3. (4pt) compute average schooling rate (variable \emph{sc}) for the poor for the treated villages before and after the program. Compare these means.  How big effect do you find?  
  

4. (5pt) Based on this number, can you claim progresa was effective (i.e. it increased schooling rate)?  Interpret the number (in terms of percent points increase or decrease).

In [None]:
# code goes here

Next, do the same with linear regression:

5. (5pt) Implement the BA estimator using linear regression: regress the outcome for the treated group on the
after-program indicator.  Do not include any other controls (except the
intercept). 
  
     If you know how to do it the go ahead in your own way.  But if you need a little help then you can follow these steps:
      1. Ensure you are only comparing the relevant groups: the control
        group is before and treatment group is after the policy was
        implemented. 
      2. Create a dummy variable __After__ that tells if we are
        looking the period were the policy is already there.
      3. Regress the outcome on __After__.
    
    
6. (2pt) Compare the results.  You should get exactly the same number as when just comparing the group means.
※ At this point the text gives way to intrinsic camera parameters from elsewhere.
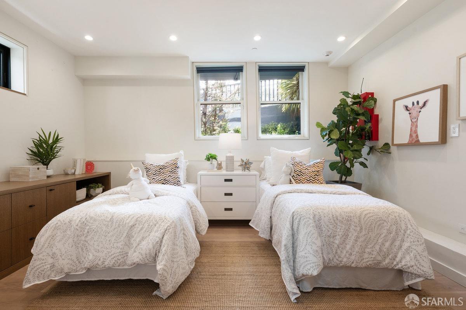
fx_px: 200
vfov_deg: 75.4
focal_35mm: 16
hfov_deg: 98.6
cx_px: 233
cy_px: 155
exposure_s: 1/15
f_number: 9
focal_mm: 15.5
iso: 200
7. (3pt) Is the effect statistically significant?  

In [None]:
#code goes here 


So far we ignored other relevant covariates.  If the identifying
assumptions were correct, those should not matter.  But if not, this
may not be the case.

8. (5pt) Estimate the multiple regression model.  Include all covariates, such as education, family size and whatever else you consider relevant for the current case.


9. (5pt) Compare the results.  Do other covariates substantially change the results?


10. Comment the identifying assumptions behind the CS and BA models. Which one do you find more convincing?

In [None]:
# code goes here

### Finally

Tell how much time (hours) did you spend on this!
_(PS. Feel free to add other feedback)_.